* [REQUIRED WORK]
A. Answer each question from the Stephanie Longfellow biography below, marking your answers (i), (ii) and (iii):
(i) Which poet was Stephanie Longfellow the grand-niece of?
(ii) In the play The Runaway Girl, whose understudy was she?
(iii) What character did she play in the 1909 play In the Bishop's Carriage?
B. Echo part of the Stephanie Longfellow biography word for word. Begin at the words "Stephanie Longfellow (born" and stop after "Henry Wadsworth Longfellow.".
C. Carry on the Stephanie Longfellow biography from the point where it ends.

* [SUPPLIED PASSAGE]
• • • • •

American stage and film actress

Stephanie Longfellow (born March 1882) was an American stage and film actress. She started as the understudy of Mabelle Gilman Corey. Her first leading role was as Pert in the 1908 rendition of the play Checkers. She garnered positive reception for her stage performances. She was the grand-niece of the poet Henry Wadsworth Longfellow.

==Career==
After completing school, Longfellow was the understudy of Mabelle Gilman Corey in the play The Runaway Girl. Her later roles were as Susan in When Johnny Comes Marching Home and as Poppy in San Toy. She had ingénue roles in plays for F. F. Proctor Stock Company and the Empire Stock Company in Boston. Longfellow was in the play The Cow Puncher from 1906 to 1907. Her first leading role was as Pert in the 1908 rendition of the play Checkers. She played the thief Nance Olden in the 1909 play In the Bishop's Carriage which was, at the time, "one of the most novel and difficult roles known to contemporary drama". The Quad-City Times wrote that Longfellow made the character "exceedingly fascinating". The Harrisburg Daily Independent wrote that "it would be difficult to find another actress as capable to fill this exacting part". Portage Daily Democrat, in a review of the 1909 play Graustark, said that Longfellow was "herself a leading lady of the younger generation of more than ordinary ability". The Waukegan News-Sun said of her role in Graustark, "In the part of Princess Yetive, the role necessitates the services of an artist who combines dignity, humor, pathos, etc. These Miss Longfellow possesses in a high degree". Longfellow also acted in over a dozen silent films.

• • • • •

* [THE DATA]

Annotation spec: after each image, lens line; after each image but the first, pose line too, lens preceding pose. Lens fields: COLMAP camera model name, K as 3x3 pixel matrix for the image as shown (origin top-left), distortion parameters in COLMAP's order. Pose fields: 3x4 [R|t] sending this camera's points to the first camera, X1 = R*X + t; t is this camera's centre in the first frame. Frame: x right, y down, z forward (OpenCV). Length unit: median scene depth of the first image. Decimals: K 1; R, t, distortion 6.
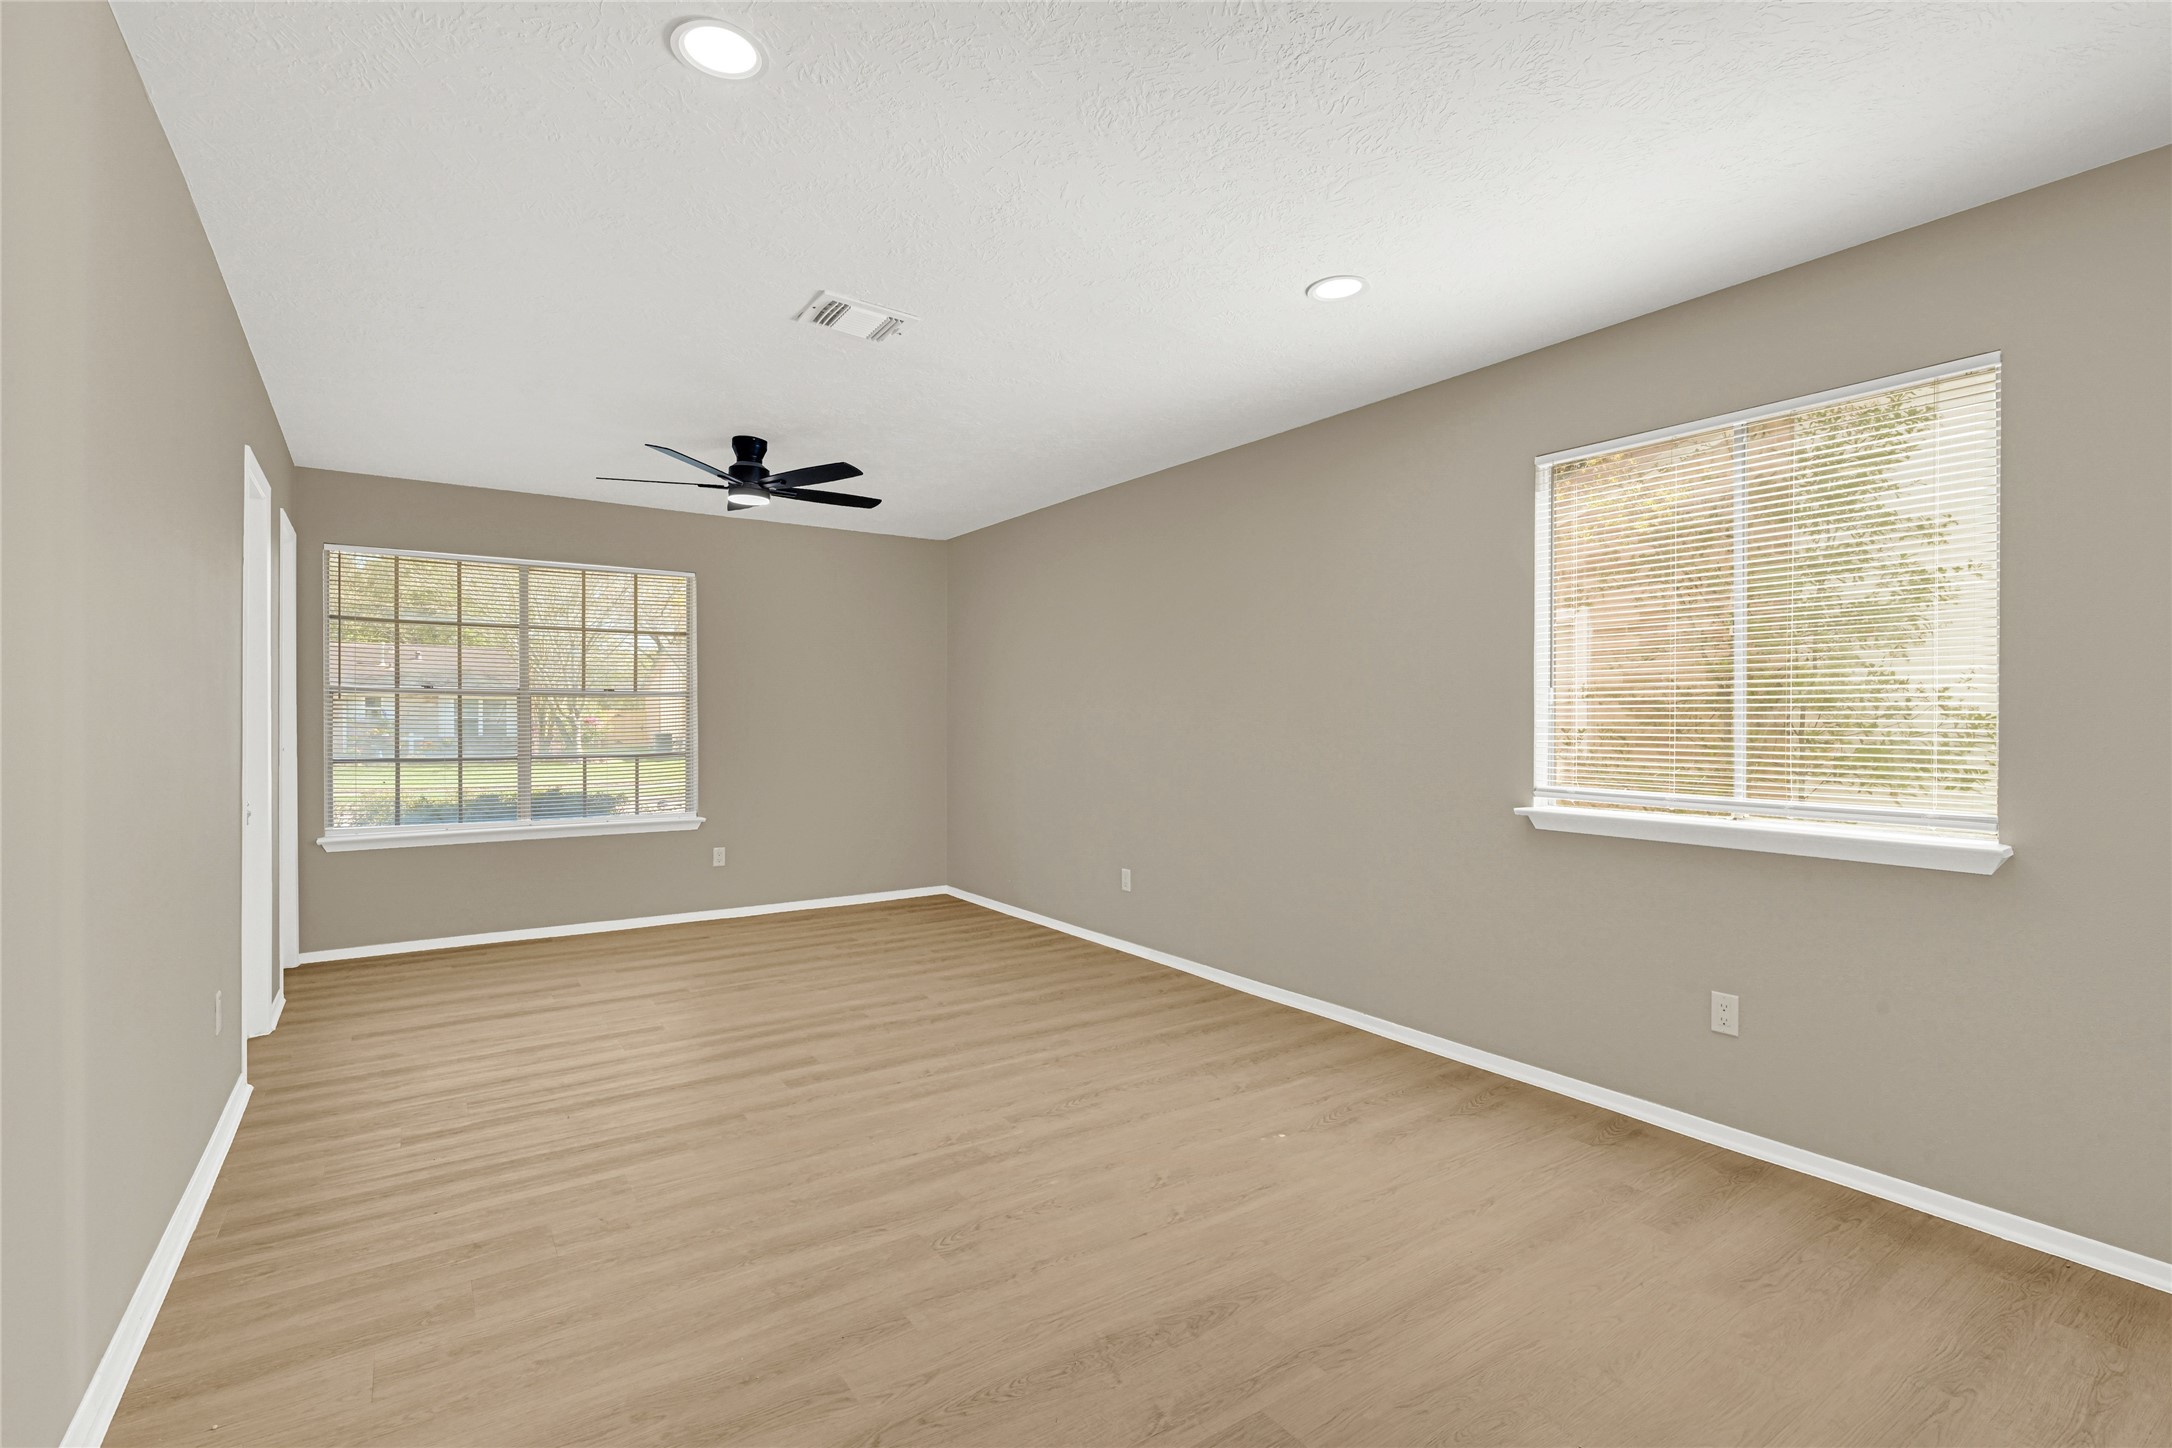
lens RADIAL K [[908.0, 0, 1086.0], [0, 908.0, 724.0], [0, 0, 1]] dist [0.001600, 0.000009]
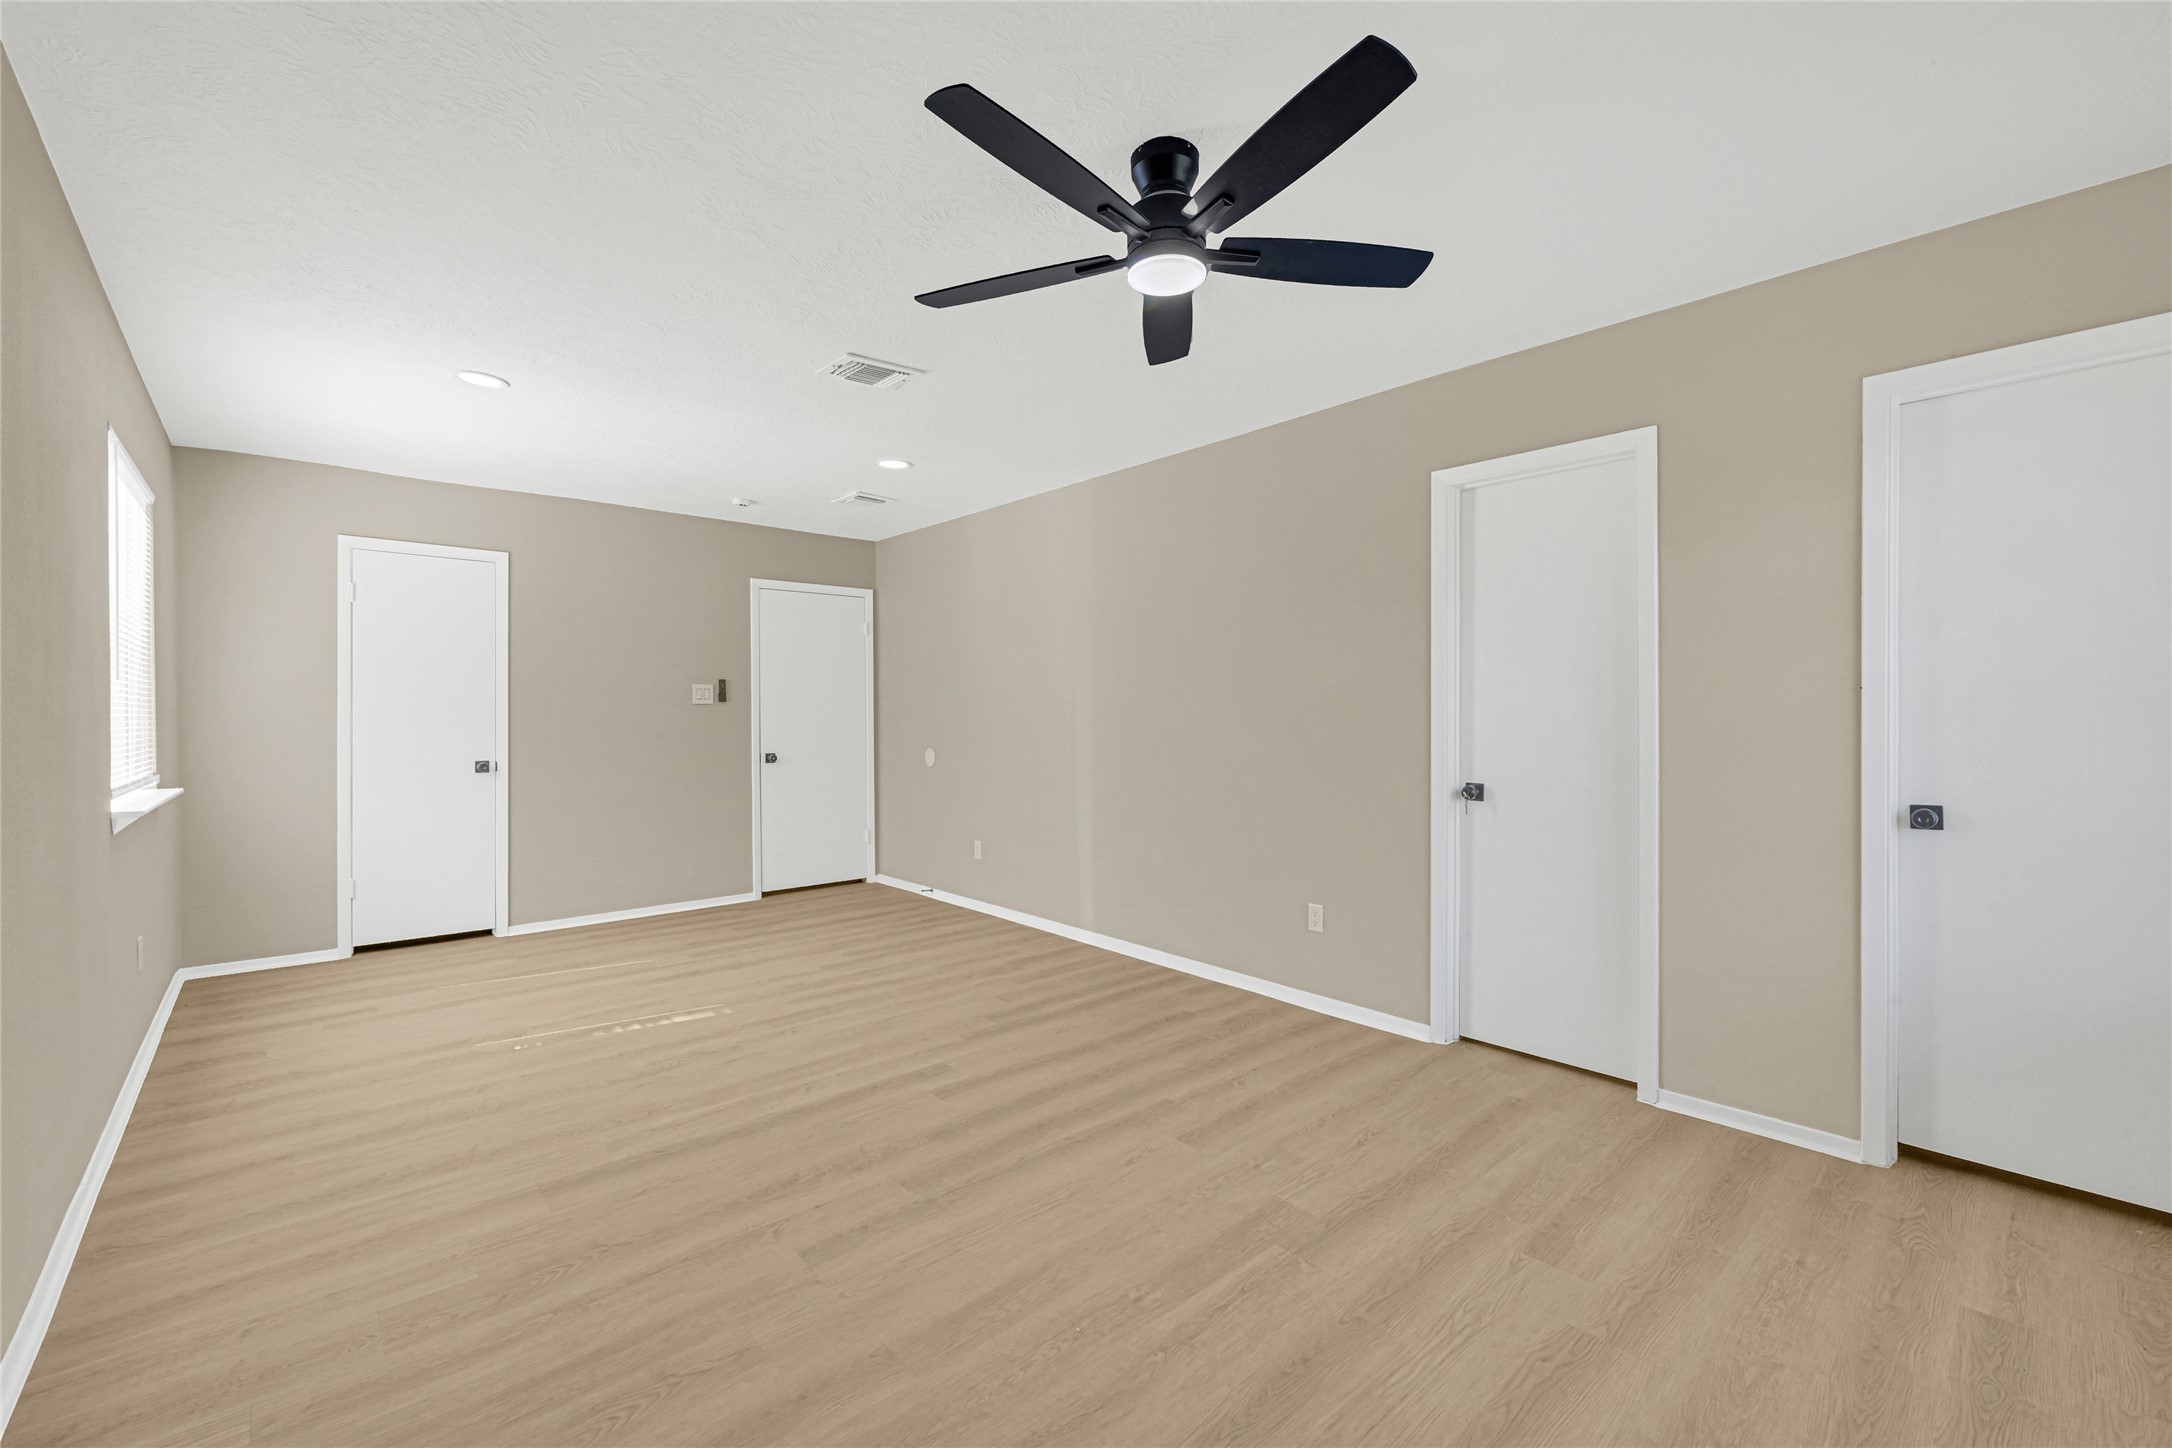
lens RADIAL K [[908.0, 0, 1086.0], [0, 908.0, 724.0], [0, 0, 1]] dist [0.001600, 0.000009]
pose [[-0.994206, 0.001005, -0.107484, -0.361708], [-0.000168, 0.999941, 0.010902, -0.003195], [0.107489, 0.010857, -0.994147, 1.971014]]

• • • • •

* [RESULTS BY TASK]
A.
(i) Henry Wadsworth Longfellow
(ii) Mabelle Gilman Corey
(iii) The thief Nance Olden

B.
Stephanie Longfellow (born March 1882) was an American stage and film actress. She started as the understudy of Mabelle Gilman Corey. Her first leading role was as Pert in the 1908 rendition of the play Checkers. She garnered positive reception for her stage performances. She was the grand-niece of the poet Henry Wadsworth Longfellow.

C.
==Personal life==
Longfellow was born in Boston, Massachusetts, and attended school there. She later attended Woodside and Mt. St. Vincent in New York. Longfellow was known for writing poems while attending school. After she completed school, Longfellow began training to become a singer. Due to her poetry recitation, she received an offer to become an actress. Longfellow said of her grand-uncle Henry Wadsworth Longfellow, "I sometimes wish I had been born just plain 'Miss Nobody' and then I could make a name all by myself". She also said, "I am proud of my name, proud of the man who made it so great. The poet, you know, is only my grand-uncle. Not very close, is it?"